#### ENTRIES PROVIDED ####

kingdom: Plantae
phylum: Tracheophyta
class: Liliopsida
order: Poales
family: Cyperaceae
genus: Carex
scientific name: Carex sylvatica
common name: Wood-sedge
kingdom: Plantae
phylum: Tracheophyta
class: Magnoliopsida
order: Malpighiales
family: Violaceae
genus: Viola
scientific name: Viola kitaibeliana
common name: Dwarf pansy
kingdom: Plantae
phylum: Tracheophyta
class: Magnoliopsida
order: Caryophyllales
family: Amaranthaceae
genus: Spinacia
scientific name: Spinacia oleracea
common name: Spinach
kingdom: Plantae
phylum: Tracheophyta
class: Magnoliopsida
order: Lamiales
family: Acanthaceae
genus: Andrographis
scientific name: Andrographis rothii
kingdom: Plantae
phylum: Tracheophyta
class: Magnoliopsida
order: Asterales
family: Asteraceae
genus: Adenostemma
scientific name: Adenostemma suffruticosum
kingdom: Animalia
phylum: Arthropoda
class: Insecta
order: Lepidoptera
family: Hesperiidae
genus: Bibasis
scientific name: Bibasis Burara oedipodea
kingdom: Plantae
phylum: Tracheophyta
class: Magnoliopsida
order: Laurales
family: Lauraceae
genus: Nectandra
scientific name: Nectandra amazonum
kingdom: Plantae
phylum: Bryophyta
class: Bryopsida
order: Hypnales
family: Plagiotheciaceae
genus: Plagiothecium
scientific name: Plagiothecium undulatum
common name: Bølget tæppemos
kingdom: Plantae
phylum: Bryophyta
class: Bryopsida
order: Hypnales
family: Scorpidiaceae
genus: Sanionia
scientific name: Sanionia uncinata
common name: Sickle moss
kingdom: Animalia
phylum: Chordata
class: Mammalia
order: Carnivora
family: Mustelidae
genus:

####

SET EXERCISE –
Quote the lines of the material exactly, from the one containing "scientific name: Adenostemma suffruticosum" through the one containing "scientific name: Plagiothecium undulatum", both included.

FULL ANSWER –
scientific name: Adenostemma suffruticosum
kingdom: Animalia
phylum: Arthropoda
class: Insecta
order: Lepidoptera
family: Hesperiidae
genus: Bibasis
scientific name: Bibasis Burara oedipodea
kingdom: Plantae
phylum: Tracheophyta
class: Magnoliopsida
order: Laurales
family: Lauraceae
genus: Nectandra
scientific name: Nectandra amazonum
kingdom: Plantae
phylum: Bryophyta
class: Bryopsida
order: Hypnales
family: Plagiotheciaceae
genus: Plagiothecium
scientific name: Plagiothecium undulatum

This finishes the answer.